Start of Source material

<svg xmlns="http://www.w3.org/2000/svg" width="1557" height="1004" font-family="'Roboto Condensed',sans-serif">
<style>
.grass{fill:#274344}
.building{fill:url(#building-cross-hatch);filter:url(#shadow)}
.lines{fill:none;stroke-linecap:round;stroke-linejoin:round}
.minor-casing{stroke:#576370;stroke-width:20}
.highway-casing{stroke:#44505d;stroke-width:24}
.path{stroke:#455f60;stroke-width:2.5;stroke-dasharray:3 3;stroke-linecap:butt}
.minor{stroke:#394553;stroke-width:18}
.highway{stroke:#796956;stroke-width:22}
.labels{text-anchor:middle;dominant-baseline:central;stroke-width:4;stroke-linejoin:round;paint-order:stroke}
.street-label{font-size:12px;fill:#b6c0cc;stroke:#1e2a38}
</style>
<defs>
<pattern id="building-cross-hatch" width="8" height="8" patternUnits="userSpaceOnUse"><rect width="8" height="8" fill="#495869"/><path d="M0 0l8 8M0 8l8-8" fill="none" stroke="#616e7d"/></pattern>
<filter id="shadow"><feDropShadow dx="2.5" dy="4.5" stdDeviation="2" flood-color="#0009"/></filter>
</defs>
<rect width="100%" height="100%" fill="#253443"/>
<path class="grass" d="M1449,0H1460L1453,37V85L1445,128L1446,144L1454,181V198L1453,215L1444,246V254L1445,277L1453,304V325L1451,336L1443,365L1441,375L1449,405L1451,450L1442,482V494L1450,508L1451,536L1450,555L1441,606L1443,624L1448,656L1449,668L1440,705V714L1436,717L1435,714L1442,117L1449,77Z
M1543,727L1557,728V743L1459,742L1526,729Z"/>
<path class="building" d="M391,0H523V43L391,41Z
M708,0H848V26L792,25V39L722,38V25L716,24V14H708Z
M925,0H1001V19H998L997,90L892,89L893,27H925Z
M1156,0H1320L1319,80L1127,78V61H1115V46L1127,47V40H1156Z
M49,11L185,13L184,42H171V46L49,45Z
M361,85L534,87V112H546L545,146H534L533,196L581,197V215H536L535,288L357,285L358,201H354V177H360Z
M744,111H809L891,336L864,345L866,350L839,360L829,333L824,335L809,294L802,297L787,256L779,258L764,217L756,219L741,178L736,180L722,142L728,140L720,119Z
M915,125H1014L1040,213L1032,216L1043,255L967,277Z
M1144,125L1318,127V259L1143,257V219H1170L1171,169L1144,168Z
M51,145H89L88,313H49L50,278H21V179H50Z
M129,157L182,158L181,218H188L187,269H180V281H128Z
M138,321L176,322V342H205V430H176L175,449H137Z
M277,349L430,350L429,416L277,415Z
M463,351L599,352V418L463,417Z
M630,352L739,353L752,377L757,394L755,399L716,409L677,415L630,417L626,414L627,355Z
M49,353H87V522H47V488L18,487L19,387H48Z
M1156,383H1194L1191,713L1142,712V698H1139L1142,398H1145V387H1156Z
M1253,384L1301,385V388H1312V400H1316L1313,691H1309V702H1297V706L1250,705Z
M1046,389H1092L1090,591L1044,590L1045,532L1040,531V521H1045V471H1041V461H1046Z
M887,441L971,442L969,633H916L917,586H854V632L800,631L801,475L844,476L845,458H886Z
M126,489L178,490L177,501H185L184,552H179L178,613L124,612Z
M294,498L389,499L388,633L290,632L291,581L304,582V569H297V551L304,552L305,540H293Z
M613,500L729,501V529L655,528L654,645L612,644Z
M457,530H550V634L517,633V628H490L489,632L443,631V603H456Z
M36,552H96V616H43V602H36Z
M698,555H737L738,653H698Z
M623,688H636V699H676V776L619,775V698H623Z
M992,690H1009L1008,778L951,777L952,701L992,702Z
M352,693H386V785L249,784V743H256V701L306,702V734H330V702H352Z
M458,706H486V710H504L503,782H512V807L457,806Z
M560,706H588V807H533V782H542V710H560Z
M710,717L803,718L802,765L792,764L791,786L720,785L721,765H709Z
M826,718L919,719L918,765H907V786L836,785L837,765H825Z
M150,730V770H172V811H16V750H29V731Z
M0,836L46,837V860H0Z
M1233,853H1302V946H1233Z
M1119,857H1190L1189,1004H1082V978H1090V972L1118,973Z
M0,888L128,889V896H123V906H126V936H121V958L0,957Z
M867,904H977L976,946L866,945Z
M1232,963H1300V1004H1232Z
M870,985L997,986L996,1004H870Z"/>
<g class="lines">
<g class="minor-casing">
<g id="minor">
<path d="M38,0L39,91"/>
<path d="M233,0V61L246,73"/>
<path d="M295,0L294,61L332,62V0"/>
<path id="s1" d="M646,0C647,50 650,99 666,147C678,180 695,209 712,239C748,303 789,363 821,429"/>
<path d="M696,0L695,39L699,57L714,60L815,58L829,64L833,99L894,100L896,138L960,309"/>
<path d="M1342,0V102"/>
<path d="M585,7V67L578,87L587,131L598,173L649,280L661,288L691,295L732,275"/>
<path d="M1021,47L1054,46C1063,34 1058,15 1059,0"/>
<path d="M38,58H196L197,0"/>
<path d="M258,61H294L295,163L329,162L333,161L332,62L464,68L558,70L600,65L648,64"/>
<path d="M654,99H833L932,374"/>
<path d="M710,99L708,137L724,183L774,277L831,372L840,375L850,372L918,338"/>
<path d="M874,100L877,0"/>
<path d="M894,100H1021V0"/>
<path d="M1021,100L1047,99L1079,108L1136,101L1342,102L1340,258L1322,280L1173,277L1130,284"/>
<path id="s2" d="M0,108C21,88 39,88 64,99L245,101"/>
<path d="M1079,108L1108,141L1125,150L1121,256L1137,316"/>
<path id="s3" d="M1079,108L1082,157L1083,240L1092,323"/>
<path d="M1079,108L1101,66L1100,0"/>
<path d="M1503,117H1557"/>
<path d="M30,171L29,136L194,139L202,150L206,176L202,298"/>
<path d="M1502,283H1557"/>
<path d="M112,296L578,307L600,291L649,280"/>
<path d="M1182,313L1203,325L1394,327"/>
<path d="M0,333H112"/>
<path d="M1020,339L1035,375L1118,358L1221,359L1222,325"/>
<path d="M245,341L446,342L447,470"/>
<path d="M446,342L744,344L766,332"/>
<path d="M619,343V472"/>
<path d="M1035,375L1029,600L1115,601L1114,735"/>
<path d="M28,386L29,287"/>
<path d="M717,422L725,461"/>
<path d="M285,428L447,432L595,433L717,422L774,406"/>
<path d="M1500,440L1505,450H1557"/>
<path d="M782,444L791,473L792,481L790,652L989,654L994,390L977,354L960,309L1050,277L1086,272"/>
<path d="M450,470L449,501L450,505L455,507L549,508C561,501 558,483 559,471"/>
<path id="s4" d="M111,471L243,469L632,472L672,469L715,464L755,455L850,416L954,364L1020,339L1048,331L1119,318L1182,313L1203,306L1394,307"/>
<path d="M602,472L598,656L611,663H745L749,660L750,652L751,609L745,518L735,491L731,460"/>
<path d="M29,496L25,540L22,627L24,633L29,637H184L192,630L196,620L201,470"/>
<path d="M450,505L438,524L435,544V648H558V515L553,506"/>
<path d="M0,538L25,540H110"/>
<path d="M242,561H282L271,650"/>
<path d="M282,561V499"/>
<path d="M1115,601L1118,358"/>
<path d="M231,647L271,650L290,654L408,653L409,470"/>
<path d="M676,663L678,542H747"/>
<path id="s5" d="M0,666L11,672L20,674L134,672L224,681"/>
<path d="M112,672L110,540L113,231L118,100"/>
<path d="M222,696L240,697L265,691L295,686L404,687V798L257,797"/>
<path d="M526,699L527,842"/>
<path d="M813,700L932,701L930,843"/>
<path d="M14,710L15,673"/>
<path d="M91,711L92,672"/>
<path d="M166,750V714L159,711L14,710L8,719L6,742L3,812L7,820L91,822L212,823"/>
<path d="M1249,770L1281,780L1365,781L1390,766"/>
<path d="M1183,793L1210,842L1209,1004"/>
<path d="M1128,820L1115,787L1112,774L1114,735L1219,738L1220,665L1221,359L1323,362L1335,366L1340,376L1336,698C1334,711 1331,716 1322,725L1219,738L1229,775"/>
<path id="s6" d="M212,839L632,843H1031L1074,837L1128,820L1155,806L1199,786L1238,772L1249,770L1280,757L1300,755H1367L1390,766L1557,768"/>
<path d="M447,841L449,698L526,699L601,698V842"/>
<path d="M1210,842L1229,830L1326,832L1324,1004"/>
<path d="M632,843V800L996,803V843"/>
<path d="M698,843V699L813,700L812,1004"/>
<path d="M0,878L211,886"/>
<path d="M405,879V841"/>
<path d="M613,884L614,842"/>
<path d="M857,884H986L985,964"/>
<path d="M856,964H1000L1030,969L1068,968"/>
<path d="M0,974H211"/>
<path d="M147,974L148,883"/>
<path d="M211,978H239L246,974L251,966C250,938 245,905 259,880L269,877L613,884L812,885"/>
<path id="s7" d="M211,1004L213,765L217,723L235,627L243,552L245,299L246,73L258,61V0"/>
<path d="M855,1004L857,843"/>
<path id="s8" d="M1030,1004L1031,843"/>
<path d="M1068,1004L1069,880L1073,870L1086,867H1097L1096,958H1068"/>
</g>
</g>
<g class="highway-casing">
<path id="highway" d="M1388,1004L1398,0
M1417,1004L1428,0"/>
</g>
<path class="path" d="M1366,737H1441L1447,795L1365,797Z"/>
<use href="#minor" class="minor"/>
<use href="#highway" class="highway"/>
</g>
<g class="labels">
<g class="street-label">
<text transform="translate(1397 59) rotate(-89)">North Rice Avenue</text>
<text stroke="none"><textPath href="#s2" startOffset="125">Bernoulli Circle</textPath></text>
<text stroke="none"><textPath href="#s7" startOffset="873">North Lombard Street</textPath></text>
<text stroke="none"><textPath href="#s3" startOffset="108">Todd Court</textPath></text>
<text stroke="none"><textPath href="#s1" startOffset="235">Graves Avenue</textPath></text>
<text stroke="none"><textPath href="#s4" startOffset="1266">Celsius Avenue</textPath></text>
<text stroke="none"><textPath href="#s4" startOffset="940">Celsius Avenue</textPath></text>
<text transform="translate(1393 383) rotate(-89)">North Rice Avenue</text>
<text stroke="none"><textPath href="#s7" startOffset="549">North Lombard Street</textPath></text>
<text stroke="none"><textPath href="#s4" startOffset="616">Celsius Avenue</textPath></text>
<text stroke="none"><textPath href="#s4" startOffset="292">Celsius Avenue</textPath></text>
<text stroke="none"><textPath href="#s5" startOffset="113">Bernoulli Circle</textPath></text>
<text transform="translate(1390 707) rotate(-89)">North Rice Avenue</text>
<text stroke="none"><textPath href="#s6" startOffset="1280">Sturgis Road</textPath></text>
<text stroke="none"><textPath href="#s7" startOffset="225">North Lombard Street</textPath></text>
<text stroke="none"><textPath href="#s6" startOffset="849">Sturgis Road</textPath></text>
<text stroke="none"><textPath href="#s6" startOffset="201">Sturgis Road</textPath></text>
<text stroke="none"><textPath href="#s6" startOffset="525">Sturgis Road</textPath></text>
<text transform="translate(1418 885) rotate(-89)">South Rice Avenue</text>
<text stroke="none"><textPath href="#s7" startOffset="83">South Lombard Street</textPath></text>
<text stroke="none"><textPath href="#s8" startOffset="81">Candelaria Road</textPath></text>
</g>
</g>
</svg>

End of Source material

What you need to do: Return only the lines of the records in which the string "Lombard" appears.

Response to the task:
<text stroke="none"><textPath href="#s7" startOffset="873">North Lombard Street</textPath></text>
<text stroke="none"><textPath href="#s7" startOffset="549">North Lombard Street</textPath></text>
<text stroke="none"><textPath href="#s7" startOffset="225">North Lombard Street</textPath></text>
<text stroke="none"><textPath href="#s7" startOffset="83">South Lombard Street</textPath></text>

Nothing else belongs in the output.